Gesellschaft 11. April 2024, von Sandra Hohendahl-Tesch

Gutes tun, tut auch ihm gut

Freiwilligenarbeit

Kekse, Käse und Kiwis: Für das «Tischlein deck dich» bringt Hansruedi Zahnd als Fahrer Esswaren zu Armutsbetroffenen.

Einst machten Baustellen das Herzstück seiner Arbeitstage aus. Damals realisierte Hansruedi Zahnd als Projektleiter für Infrastruktur bei den SBB zahlreiche Bauvorhaben in der Ostschweiz. So etwa den Bahnhof Winterthur. Beim Gesamtumbau trug er die Mitverantwortung dafür, dass das komplexe Vorhaben reibungslos ablief.

Planung und Koordination sowie das Überwachen von Infrastrukturprojekten im Bereich des Schienenverkehrs, die Verhandlungen mit Stakeholdern aus Wirtschaft und Politik prägten seinen Berufsalltag. «Im Büro zu sitzen, war nie meins», sagt er. Wann immer er konnte, sei er auf der Baustelle gewesen. Während Zahnd erzählt, kann man ihn sich lebhaft vorstellen, wie er mit einem leuchtend gelben Helm auf seinem Kopf fasziniert dem Treiben von Baggern und Kränen zuschaut.

Vor dem Abfall gerettet

Heute ist Zahnd im Ruhestand. Doch das Funkeln in seinen Augen verrät, dass er diesen eigentlich für eine Zumutung hält. Nur zu Hause sitzen und darauf warten, bis seine Frau das Mittagessen zubereitet hat? «Nein, danke», sagt der rüstige Ostschweizer, der nun eine Kiste mit Gemüse in den Händen hält. Blumenkohl, Tomaten, Spargeln, Peperoni: eine farbenfrohe Augenweide. «Das ist doch unglaublich, dass das alles im Abfall landen würde», bemerkt er.

Seit einem Jahr arbeitet Zahnd als freiwilliger Fahrer bei der Organisation «Tischlein deck dich». Diese nimmt einwandfreie, nicht verkaufte Lebensmittel als Spende von den Detailhändlern entgegen und verteilt sie an armutsbetroffene Menschen in der ganzen Schweiz und im Fürstentum Liechtenstein. Allein im vergangenen Jahr war es die unglaubliche Menge von 7120 Tonnen.
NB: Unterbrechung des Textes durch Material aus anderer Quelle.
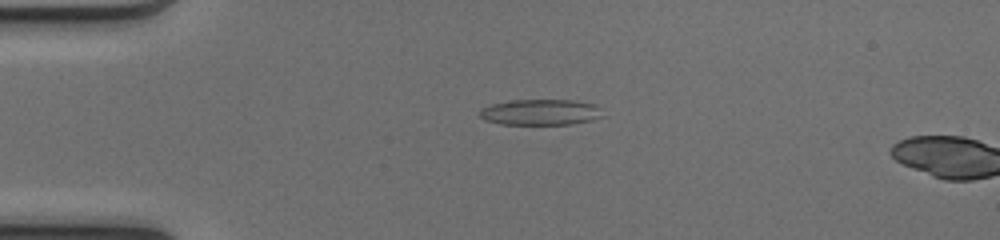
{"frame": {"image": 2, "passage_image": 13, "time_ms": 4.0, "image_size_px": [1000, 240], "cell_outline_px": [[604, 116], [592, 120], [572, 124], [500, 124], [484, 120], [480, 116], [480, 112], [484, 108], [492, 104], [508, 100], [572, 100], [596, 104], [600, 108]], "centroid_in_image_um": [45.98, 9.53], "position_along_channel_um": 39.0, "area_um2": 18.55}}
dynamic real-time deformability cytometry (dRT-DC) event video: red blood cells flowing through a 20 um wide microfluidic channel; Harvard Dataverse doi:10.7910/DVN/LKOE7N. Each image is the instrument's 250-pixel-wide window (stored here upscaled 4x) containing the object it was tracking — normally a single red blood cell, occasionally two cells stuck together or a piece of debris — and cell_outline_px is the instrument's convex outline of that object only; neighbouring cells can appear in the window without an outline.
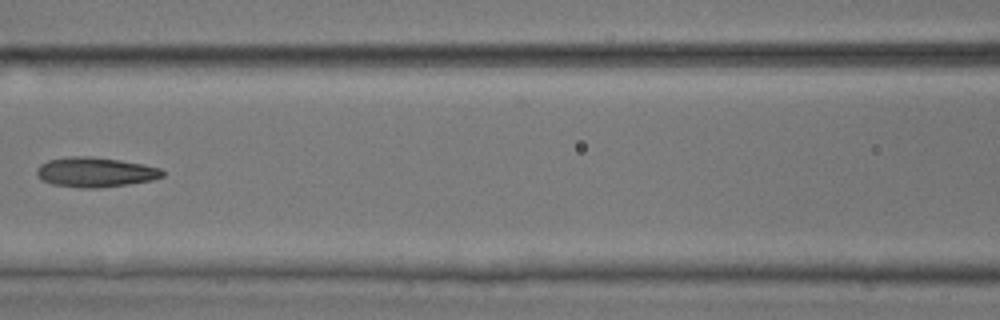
{"species": "common noctule bat (a hibernating species)", "species_latin": "Nyctalus noctula", "temperature_condition": "room temperature", "stored_images_in_passage": 8, "camera_frame_rate_fps": 3000, "um_per_image_px": 0.085, "animal": {"sex": "male", "body_mass_g": 17.9, "forearm_length_mm": 54.2}, "frame": {"image": 1, "passage_image": 7, "time_ms": 2.0, "image_size_px": [1000, 320], "cell_outline_px": [[164, 176], [152, 180], [128, 184], [96, 188], [80, 188], [52, 184], [44, 180], [36, 172], [36, 168], [40, 164], [48, 160], [72, 156], [92, 156], [120, 160], [144, 164], [160, 168], [164, 172]], "centroid_in_image_um": [8.12, 14.63], "position_along_channel_um": 158.5, "area_um2": 21.79}}
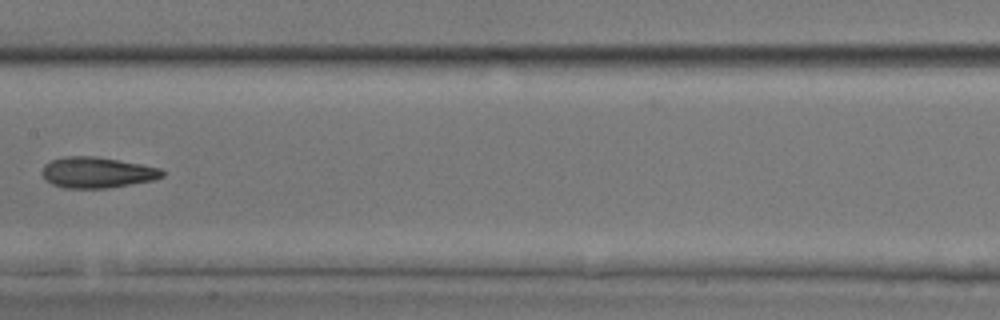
{"frame": {"image": 2, "passage_image": 8, "time_ms": 2.333, "image_size_px": [1000, 320], "cell_outline_px": [[164, 176], [152, 180], [108, 188], [64, 188], [52, 184], [40, 172], [44, 164], [52, 160], [64, 156], [96, 156], [140, 164], [160, 168], [164, 172]], "centroid_in_image_um": [8.22, 14.65], "position_along_channel_um": 199.2, "area_um2": 21.5}}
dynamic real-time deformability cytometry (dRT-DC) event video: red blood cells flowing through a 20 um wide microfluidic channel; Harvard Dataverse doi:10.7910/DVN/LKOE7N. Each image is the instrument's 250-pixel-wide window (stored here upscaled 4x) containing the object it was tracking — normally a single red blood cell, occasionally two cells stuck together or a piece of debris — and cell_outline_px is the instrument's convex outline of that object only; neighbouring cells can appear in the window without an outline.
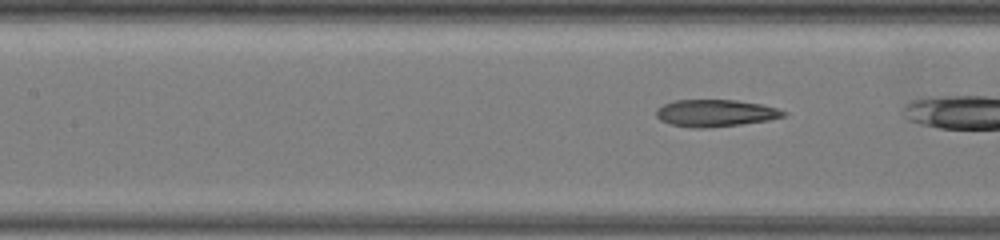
{"species": "common noctule bat (a hibernating species)", "species_latin": "Nyctalus noctula", "temperature_condition": "warm", "stored_images_in_passage": 19, "camera_frame_rate_fps": 3000, "um_per_image_px": 0.085, "animal": {"sex": "female", "body_mass_g": 19.5, "forearm_length_mm": 54.1}, "frame": {"image": 1, "passage_image": 16, "time_ms": 5.0, "image_size_px": [1000, 240], "cell_outline_px": [[788, 112], [784, 116], [768, 120], [740, 124], [704, 128], [692, 128], [672, 124], [660, 120], [656, 116], [656, 112], [664, 104], [676, 100], [736, 100], [760, 104], [776, 108]], "centroid_in_image_um": [60.81, 9.61], "position_along_channel_um": 146.6, "area_um2": 19.77}}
Das Logistiklager, eines von insgesamt sieben, befindet sich im Quartier Grüze in Winterthur. In der riesigen Halle beginnt Zahnds Einsatz auch an diesem Montagmorgen. Als Erstes wirft er einen Blick auf seinen Einsatzplan, der ihm verrät, was er heute wohin bringen muss. Mit einer Karre lädt er die Kisten mit den Lebensmitteln stapelweise auf und schiebt sie routiniert zur Rampe. Darunter Ravioli in Büchsen, Guetzli in Multipackungen, Fisch aus dem Gefrierraum sowie Kisten voll mit leuchtenden Orangen.

Einen Franken pro Einkauf

Vor einer offenen Tür macht er halt, steckt seinen Kopf hinein, «guten Morgen», ruft er den Frauen und Männern zu, die an Tischen Gemüse und Früchte triagieren. Sie sortieren aus, was faul ist, machen das Geniessbare für den Transport bereit. Soziale Kontakte sind Zahnd wichtig. «Unter den Freiwilligen sind auch ehemalige Journalisten und Banker», sagt Zahnd und geht auch schon wieder weiter.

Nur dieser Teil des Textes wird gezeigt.